Once there was a decadent who expressed all the views of his school about Dickens by waving his hands in the air lightly and saying, “a vulgar optimist.” The phrase is a common one, and he would no doubt have preferred an uncommon phrase. But though he did not know it, he was in truth uttering a paradox more brilliant than all those of his school, a paradox in two words and a paradox justifying and exalting all the things they both detested—the unwise, the ordinary life, the ignorant and the mob.
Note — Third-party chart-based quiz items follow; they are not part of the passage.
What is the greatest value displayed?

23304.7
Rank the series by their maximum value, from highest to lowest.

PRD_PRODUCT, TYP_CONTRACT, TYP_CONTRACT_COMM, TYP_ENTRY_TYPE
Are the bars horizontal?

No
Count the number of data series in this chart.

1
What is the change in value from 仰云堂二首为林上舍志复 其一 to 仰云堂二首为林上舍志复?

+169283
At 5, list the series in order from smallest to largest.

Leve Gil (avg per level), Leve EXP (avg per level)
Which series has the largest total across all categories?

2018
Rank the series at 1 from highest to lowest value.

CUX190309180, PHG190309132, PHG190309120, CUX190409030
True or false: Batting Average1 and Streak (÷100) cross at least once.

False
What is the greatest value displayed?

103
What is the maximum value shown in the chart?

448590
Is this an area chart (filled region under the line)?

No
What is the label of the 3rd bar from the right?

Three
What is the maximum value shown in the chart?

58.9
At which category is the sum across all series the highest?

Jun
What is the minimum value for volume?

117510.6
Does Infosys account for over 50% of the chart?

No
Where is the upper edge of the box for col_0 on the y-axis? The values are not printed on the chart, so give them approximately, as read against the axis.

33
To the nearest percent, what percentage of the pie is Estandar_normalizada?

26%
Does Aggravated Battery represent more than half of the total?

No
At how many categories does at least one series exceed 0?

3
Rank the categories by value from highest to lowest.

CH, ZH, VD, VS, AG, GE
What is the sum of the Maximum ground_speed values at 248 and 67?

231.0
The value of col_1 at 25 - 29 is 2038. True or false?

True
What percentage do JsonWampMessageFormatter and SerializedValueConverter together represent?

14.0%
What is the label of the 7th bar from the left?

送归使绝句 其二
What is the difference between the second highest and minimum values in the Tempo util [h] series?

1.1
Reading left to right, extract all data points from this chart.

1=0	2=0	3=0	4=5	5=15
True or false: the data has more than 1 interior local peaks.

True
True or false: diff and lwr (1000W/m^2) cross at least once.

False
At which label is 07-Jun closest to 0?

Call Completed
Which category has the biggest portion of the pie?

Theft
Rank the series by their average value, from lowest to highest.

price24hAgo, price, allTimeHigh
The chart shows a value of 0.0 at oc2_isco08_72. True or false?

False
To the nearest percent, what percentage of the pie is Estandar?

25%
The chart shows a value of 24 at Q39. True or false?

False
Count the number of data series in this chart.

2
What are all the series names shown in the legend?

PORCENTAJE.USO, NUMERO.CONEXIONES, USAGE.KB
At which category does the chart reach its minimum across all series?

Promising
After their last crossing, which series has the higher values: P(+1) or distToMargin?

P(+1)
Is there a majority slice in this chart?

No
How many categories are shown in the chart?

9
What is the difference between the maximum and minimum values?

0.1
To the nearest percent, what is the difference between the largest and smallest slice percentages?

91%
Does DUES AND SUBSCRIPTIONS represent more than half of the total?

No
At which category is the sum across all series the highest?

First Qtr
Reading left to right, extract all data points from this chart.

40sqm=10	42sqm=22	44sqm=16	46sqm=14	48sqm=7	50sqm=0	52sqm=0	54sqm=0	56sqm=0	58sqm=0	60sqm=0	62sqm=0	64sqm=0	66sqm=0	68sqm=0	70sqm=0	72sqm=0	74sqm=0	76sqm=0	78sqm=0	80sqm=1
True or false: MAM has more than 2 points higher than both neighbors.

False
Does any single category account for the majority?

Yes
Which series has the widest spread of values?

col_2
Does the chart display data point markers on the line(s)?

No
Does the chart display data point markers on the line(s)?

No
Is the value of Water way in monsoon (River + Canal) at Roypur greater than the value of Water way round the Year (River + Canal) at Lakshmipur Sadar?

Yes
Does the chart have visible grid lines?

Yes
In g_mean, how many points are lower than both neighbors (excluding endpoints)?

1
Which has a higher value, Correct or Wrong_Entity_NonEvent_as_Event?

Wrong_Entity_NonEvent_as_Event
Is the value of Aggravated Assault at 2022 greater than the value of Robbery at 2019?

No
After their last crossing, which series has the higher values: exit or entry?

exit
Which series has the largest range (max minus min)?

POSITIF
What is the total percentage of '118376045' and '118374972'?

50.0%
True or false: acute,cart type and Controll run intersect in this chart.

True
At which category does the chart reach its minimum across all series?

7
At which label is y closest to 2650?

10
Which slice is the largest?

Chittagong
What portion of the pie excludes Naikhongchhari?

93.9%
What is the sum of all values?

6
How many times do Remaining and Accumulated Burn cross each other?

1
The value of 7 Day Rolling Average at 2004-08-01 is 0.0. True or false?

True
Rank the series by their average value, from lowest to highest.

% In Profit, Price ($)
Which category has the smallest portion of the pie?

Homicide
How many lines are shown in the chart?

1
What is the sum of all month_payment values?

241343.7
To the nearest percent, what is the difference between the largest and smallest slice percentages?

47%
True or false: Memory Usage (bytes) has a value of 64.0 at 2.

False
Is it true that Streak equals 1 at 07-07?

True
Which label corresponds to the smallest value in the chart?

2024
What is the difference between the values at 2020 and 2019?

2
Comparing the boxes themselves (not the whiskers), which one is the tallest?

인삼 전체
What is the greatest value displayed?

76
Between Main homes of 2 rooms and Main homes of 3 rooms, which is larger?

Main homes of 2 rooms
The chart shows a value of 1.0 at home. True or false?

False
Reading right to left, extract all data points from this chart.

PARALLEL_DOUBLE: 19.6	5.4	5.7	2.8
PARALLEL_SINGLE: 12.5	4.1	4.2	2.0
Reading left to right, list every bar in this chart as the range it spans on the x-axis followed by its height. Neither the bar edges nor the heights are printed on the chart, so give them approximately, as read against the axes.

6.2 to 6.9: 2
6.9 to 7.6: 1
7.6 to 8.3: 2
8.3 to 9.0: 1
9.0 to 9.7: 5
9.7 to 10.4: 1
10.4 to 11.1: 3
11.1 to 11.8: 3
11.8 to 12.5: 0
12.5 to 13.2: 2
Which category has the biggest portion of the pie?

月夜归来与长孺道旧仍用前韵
For what a concentrated and startling notion is packed into the phrase “a vulgar optimist.” Of all queer things in a queer world this surely is the queerest, that "optimism" should be “vulgar.” In an old and sad and enigmatic world in which burdens lie heavy upon all and especially heavy upon the majority, in which only a few have ever attained to leisure or self-culture, in which the overwhelming mass has toiled desperately between the breast and the grave from the beginning of time—it is yet the sublime riddle that a cheerful philosophy is not derided as insane, but simply despised as common-place. A rich and elegant class look down at optimism, and what they have to complain of is that it is too widespread; they look down at the wretched toilers, and what they have to complain of is that they are too “jolly.” Happiness in this den of oppression has to be rebuked like a mob riot. Misery, in this vale of misery, has to be preached like a curious piece of refinement.

There is that about the human race that makes us feel that it has never done exactly as it should have done on rationalistic lines. There are instances of this too numerous to detail, but they keep strong that dark doubt of rationalism, that revolt below a revolt, which is so characteristic of this time. One would think, for instance, that primitive people would have been materialistic, would have sharpened and perfected the tools that conquer the earth and the foods that fill the belly. Instead of that we find that they were idiots at practical matters, but made themselves really remarkable by singing the most exquisite poems and starting the deepest arguments about metaphysics. One would think that early poems, however vigorous, would be coarse and lustful ; instead of that, barbaric literature, like the Iliad, is generally very pure, and civilised literature, like the Arabian Nights, full of a revolting candour. And whatever one might think would ever happen to be said against optimism, nobody could possibly have imagined, in the abstract, that it would be called vulgar. One would have imagined that whatever there was to say against the world would be said by the poor and the coerced; that whatever there was to say for it would be said by the prosperous and the free. But in this divine topsy-turvydom in which we live the very reverse has been the fact. Of the pessimists, the great majority have been aristocrats, like Byron or Swinburne. Of the optimists, the vast majority have risen, like Dickens, from the people.